__TASK DESCRIPTION__
Extract each line from the records below that contains the word "largest".

__INPUT RECORDS__
........
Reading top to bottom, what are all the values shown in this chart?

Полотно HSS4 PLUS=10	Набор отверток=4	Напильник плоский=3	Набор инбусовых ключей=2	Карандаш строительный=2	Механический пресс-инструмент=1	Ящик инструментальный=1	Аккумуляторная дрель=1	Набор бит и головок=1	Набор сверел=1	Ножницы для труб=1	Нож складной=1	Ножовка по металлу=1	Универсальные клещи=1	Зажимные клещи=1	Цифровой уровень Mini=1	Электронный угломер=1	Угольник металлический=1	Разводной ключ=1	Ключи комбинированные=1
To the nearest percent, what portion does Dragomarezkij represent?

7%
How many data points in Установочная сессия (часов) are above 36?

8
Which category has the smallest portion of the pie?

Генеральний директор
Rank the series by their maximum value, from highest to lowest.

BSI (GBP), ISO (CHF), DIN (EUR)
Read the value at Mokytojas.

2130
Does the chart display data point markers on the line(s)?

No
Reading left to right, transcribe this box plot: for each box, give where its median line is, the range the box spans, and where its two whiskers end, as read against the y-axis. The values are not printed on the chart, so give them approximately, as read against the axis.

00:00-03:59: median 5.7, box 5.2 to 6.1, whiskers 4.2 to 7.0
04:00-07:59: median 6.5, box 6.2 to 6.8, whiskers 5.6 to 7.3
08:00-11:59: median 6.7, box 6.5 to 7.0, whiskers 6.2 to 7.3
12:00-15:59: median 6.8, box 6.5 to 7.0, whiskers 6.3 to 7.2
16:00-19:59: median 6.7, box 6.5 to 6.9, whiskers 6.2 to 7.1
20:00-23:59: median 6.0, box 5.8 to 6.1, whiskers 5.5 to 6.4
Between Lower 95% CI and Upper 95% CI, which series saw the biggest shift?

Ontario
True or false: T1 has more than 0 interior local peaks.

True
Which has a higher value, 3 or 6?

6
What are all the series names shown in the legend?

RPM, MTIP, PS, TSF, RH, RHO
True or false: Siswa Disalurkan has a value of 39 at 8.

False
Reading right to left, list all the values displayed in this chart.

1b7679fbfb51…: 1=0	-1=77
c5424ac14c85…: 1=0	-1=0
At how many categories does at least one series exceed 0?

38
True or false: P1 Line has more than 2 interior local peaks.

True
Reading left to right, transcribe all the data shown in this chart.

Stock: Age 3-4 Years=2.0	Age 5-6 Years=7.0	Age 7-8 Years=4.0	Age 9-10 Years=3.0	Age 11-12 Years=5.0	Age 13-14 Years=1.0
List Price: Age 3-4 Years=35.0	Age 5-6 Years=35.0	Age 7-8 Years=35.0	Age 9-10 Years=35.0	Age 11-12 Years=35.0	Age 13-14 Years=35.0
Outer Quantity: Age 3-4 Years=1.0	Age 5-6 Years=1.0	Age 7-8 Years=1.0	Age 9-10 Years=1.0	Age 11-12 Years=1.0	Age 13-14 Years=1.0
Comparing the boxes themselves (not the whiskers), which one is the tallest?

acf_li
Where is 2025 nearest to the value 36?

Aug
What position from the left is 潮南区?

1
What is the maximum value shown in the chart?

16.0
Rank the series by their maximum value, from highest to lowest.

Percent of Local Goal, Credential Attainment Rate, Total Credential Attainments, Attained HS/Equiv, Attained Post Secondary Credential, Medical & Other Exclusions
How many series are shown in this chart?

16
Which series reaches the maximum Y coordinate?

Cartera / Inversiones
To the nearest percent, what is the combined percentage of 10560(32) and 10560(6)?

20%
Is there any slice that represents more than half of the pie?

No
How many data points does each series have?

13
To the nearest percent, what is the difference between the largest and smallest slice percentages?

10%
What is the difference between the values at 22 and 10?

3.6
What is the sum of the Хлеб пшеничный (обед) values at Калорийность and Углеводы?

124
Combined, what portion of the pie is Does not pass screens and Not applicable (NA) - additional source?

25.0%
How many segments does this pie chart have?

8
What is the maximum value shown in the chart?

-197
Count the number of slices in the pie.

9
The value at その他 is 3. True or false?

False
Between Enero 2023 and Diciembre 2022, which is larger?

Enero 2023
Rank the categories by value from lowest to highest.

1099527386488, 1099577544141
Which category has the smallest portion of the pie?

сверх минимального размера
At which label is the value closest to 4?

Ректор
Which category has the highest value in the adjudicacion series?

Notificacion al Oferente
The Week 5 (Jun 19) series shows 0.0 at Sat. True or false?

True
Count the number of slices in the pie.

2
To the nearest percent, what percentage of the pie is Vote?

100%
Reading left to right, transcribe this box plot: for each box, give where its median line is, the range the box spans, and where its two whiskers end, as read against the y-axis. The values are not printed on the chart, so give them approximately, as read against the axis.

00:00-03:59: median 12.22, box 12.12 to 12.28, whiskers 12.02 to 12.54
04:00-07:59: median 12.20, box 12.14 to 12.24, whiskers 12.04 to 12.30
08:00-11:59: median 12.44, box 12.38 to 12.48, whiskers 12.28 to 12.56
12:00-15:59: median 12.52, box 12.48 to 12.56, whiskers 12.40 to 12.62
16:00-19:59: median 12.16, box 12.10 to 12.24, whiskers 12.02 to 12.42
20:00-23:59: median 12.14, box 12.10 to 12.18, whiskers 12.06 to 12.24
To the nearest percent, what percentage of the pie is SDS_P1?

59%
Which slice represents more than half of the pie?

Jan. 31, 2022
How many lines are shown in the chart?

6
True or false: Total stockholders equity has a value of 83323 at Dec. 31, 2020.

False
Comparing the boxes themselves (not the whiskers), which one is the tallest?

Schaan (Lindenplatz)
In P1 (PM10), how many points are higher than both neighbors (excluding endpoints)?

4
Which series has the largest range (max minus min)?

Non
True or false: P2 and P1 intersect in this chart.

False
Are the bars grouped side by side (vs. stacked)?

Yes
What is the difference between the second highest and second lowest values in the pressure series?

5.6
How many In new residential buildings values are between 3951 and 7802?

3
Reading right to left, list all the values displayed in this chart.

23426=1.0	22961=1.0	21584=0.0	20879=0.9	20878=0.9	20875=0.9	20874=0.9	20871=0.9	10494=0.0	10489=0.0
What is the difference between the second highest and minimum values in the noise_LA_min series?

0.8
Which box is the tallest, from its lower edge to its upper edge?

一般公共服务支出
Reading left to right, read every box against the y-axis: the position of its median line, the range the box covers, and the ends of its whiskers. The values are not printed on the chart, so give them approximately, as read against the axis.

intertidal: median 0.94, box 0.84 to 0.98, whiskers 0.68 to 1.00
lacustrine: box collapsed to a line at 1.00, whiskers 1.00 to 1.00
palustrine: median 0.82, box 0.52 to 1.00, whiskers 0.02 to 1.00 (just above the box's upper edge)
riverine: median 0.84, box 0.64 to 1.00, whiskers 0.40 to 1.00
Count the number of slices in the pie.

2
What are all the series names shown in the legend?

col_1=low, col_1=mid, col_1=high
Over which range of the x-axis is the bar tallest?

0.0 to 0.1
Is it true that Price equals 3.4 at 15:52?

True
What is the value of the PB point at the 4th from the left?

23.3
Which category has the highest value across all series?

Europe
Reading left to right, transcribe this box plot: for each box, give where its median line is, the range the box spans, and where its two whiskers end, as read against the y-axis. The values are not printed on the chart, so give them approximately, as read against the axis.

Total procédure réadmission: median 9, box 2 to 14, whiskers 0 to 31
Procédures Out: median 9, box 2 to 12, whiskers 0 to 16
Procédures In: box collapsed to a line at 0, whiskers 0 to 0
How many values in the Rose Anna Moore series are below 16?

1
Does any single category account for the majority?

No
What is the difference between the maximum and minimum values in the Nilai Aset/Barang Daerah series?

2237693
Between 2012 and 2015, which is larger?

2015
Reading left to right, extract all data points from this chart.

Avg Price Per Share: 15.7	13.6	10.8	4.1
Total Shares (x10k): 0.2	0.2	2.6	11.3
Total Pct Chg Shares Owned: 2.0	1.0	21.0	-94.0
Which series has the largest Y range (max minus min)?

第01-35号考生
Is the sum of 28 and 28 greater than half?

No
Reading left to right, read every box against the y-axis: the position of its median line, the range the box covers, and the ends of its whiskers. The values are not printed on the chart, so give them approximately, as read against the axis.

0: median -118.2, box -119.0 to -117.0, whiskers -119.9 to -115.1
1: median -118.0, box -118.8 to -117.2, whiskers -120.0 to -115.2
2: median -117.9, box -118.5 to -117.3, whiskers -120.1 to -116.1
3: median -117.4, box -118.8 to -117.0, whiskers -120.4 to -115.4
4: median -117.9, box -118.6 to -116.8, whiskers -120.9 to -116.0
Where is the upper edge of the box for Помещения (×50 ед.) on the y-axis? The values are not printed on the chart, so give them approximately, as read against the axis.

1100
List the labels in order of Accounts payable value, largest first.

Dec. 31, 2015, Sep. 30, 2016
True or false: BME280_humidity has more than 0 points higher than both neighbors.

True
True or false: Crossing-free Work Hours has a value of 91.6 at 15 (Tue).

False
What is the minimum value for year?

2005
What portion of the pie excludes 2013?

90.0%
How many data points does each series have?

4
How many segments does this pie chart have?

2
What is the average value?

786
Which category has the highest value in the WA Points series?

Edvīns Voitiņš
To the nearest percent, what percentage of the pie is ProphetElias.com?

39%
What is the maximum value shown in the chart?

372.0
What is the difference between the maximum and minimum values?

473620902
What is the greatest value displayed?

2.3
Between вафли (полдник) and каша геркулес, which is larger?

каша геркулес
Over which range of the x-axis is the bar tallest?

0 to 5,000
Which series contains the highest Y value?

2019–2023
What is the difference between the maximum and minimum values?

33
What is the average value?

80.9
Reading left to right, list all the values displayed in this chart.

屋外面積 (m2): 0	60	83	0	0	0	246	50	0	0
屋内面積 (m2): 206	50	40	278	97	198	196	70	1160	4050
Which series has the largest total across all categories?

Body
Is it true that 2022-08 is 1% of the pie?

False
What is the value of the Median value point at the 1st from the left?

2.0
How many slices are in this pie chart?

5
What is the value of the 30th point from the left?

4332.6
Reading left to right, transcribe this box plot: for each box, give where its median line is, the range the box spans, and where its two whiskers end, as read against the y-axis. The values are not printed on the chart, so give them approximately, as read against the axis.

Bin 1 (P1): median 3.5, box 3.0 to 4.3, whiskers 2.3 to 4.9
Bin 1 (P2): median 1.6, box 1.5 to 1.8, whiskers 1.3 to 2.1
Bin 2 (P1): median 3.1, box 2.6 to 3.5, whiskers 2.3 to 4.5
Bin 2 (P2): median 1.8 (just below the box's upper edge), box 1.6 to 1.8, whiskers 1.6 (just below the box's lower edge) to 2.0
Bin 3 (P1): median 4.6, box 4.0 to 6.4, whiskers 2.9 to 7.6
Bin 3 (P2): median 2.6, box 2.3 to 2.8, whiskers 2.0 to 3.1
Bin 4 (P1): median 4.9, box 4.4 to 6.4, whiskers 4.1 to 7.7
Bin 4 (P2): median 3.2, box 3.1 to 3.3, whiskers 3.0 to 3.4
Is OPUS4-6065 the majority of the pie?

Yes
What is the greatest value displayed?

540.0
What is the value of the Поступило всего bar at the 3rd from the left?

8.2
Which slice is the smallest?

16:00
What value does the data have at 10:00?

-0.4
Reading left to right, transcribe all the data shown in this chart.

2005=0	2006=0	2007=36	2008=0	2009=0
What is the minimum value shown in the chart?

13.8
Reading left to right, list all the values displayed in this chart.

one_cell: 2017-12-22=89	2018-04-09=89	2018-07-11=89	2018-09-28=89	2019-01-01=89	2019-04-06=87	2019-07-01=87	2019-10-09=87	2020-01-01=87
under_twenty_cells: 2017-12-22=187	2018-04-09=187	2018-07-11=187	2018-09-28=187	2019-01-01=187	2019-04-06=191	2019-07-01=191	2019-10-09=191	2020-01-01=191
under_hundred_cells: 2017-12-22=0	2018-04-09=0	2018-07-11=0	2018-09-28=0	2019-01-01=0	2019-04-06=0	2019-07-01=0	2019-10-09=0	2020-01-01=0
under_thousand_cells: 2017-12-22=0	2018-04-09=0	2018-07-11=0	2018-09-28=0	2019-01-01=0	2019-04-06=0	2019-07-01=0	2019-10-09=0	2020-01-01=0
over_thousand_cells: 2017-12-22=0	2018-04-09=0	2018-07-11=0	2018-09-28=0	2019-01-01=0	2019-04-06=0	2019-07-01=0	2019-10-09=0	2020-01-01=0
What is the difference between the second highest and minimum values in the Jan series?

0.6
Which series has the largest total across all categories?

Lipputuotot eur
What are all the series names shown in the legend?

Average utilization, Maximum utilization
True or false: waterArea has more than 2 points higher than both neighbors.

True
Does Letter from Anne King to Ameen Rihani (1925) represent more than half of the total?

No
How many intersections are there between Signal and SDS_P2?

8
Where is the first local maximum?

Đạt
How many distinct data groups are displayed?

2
........
__RESPONSE AREA__
To the nearest percent, what is the difference between the largest and smallest slice percentages?
Which series has the largest range (max minus min)?
Which series has the largest Y range (max minus min)?
List the labels in order of Accounts payable value, largest first.
Which series has the largest total across all categories?
Which series has the largest total across all categories?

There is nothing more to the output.